Supermarket group Sainsbury's today declined to comment on reports that its staff are opposed to a possible takeover by an investment fund backed by the Qatari royal family.
The retailer confirmed last month that it had received a preliminary approach from Qatar-based fund Delta Two.
But the UK's largest union, Unite, has said that its 20,000 members employed by Sainsbury's are against the proposed £10.3 billion debt-heavy bid.
Apparent opposition to the offer follows the rejection of a previous attempt by private equity firms to secure a takeover of the grocery chain last year.
In regard to the latest bid, Unite said the message from its members employed at the retailer's stores and distribution depots was to "leave Sainsbury's alone".
Brian Revell, Unite national organiser for food and agriculture, said there was "every fear" Delta Two would "act just like private equity".

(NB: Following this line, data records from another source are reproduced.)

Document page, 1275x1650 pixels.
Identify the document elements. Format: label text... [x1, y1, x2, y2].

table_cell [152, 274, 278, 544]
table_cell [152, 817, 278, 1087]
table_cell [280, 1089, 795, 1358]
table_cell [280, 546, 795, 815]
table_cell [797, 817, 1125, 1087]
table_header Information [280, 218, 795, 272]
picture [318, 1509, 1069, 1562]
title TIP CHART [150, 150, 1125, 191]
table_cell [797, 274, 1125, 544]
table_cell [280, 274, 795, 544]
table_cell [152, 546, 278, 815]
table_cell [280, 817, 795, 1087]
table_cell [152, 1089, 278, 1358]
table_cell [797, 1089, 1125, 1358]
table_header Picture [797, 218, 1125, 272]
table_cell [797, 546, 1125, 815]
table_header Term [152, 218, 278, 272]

Reports suggest Sainsbury's board share concerns that the proposed deal could leave the supermarket heavily indebted, with bosses said to be urging Delta Two to up the proportion of equity in its offer and reduce the amount it is planning to borrow from banks in order to finance the bid.
With a large proportion of the current Delta Two offer said to be dependent on borrowed cash, analysts have expressed doubts that the proposed takeover will go ahead given the current volatility on the financial markets, which has reportedly forced banks that agreed to lend the cash to renegotiate their finance agreements.
Unite, wary of future job security should the deal be signed, have pledged to refer the takeover to the UK's Competition Commission if it goes ahead.
"By loading debt on to Sainsbury's, Delta Two will reduce the company tax paid so, in effect, the UK will be subsiding Qatar," said Mr Revell.
"How can that be justified in Britain's national interest? It surely cannot," he added.
A spokeswoman for Sainsbury's declined to comment.